═════ Gösterilen metin
GENEL KURUL KONUŞMASI
Konu: (10/1806, 1813, 1827, 1828, 1829, 1830) No.lu Çocukların Her Türlü Şiddet, İhmal ve İstismardan Korunarak Akıl, Ruh ve Beden Sağlıklarının Gelişimi İçin Alınması Gereken Tedbirlerin Belirlenmesi Amacıyla Bir Meclis Araştırması Açılmasına İlişkin Önergelerin Ön Görüşmesi münasebetiyle
Yasama Yılı:3
Birleşim:4
Tarih:08.10.2024

CHP GRUBU ADINA ASU KAYA (Osmaniye) - Sayın Başkan, teşekkür ederim.

Konuşmaya aslında nasıl başlasam diye düşündüm çünkü çok üzgünüz, çok öfkeliyiz. Hiçbiri tesadüf olmayan, aksine sizin yerle bir ettiğiniz hukuk sisteminin sonucu olan bir karanlıkla karşı karşıyayız aslında. Bu ülkede tüm kız çocukları ve kadınlar tek bir ağızdan sesleniyorlar "Can güvenliğimiz yok." diye ama maalesef duyan yok AKP sıralarında.

Bu yüce Mecliste daha önce, içinde "çocuk" kelimesi geçen ve bugün yaşadığımız tüm bu çocuk istismarlarının, cinayetlerinin önüne geçebilecek tüm tedbirleri, önlemleri tek tek anlatan, devletin tüm kurumlarına aslında tüm yükümlülüklerini hatırlatan ve de raporları bu Genel Kurulda görüşülmüş olan 8 komisyon kurulmuş. Bugün biz 9'uncu komisyon kurulsun diye burada konuşuyoruz; tarih tekerrür ediyor ama maalesef bu yüce Meclis, iktidar hiçbir zaman için ders çıkaramamış; ne acı. Geçen hafta çocukları mağdur eden tüm sorunları ortadan kaldırarak hak ihlallerinin önlenmesine yönelik araştırma önergemizi vermiştik, bu kürsüden size seslenmiştik ve reddetmiştiniz ama görüyoruz ki geç de olsa bizim sesimizi duydunuz; hepinizin içinde aklın, vicdanın olduğunu biliyoruz.

Siz sustunuz ama sokaklar susmadı elbette. Siz sessizce mezar başlarına geldiniz ama Türkiye'nin her yerinden çocuklar şiirler, notalar okumaya devam etti, susmadı. Siz sokakları sonunda duymak zorunda kaldınız çünkü halk isyanda; kadınlar, erkekler, çocuklar, gençler isyanda. Hayattayken dirisine sahip çıkamadığınız, okula gitmesi gerekirken bugün ufacık bedenleri toprakta yatan kız çocuklarımızın ahı maalesef görevini yapmayanların boynunda.

Bugün bu ülkede biz 2 yaşındaki çocuğu, Sıla bebeği içimizde öfkemizle, gözümüzde ise acıyla, hakikaten gözyaşıyla toprağa verdik. Bugün insanlığımızı, vicdanımızı, merhametimizi toprağa verdik; zaten adalet çoktan toprağa gömülmüş durumda. 2 yaşında bir bebekti Sıla, cinsel istismar sonucu hayatını kaybetti Türkiye'de; utanıyoruz. Ülkemiz bu hâle mi geldi, ne zaman oldu? "Amasız fakatsız, şiddete sıfır tolerans." diye "tweet"ler atanları; sürekli her cinayette, her şiddette aynı cümlelerle "tweet" atanları hiçbir zaman için göremiyoruz; tabii, bundan da utanmıyor değiliz.
══════════
→ **Yazılı görev A**
Genel Kurul konuşmasında "GENEL KURUL KONUŞMASI" sözlerinin geçtiği yerden başlayıp "yok AKP sıralarında." sözlerinden sonra biten bölümün birebir kopyasını çıkarın.
→ **Yazılı görev B**
Genel Kurul konuşmasına göre bu Mecliste daha önce, içinde "çocuk" kelimesi geçen kaç komisyon kurulmuş?
═════ Verilen kayıtlar
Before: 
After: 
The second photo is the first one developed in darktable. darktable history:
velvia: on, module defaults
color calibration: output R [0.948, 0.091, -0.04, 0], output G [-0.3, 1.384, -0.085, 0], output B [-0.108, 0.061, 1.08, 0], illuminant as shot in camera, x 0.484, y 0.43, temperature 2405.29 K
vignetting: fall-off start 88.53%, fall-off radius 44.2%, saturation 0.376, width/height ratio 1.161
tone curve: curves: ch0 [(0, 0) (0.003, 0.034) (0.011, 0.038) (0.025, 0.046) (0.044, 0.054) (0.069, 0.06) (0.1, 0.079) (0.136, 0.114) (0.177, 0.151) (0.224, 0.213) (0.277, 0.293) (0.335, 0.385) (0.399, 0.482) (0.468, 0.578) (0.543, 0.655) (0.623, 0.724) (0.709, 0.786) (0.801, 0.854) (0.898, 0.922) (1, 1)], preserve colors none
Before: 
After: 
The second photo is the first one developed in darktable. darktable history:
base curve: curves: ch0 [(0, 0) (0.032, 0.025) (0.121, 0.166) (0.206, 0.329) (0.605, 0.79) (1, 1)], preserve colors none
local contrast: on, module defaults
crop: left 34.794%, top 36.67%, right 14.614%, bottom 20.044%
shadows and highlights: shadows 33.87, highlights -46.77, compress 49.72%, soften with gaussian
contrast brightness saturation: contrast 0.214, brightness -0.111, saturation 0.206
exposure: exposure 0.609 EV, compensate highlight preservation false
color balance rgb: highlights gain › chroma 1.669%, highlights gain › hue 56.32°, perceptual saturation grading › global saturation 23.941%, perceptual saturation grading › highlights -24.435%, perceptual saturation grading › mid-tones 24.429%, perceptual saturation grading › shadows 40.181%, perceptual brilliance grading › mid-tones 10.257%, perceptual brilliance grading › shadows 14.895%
══════════
→ **Cevap A**
GENEL KURUL KONUŞMASI
Konu: (10/1806, 1813, 1827, 1828, 1829, 1830) No.lu Çocukların Her Türlü Şiddet, İhmal ve İstismardan Korunarak Akıl, Ruh ve Beden Sağlıklarının Gelişimi İçin Alınması Gereken Tedbirlerin Belirlenmesi Amacıyla Bir Meclis Araştırması Açılmasına İlişkin Önergelerin Ön Görüşmesi münasebetiyle
Yasama Yılı:3
Birleşim:4
Tarih:08.10.2024

CHP GRUBU ADINA ASU KAYA (Osmaniye) - Sayın Başkan, teşekkür ederim.

Konuşmaya aslında nasıl başlasam diye düşündüm çünkü çok üzgünüz, çok öfkeliyiz. Hiçbiri tesadüf olmayan, aksine sizin yerle bir ettiğiniz hukuk sisteminin sonucu olan bir karanlıkla karşı karşıyayız aslında. Bu ülkede tüm kız çocukları ve kadınlar tek bir ağızdan sesleniyorlar "Can güvenliğimiz yok." diye ama maalesef duyan yok AKP sıralarında.

→ **Cevap B**
8 komisyon kurulmuş.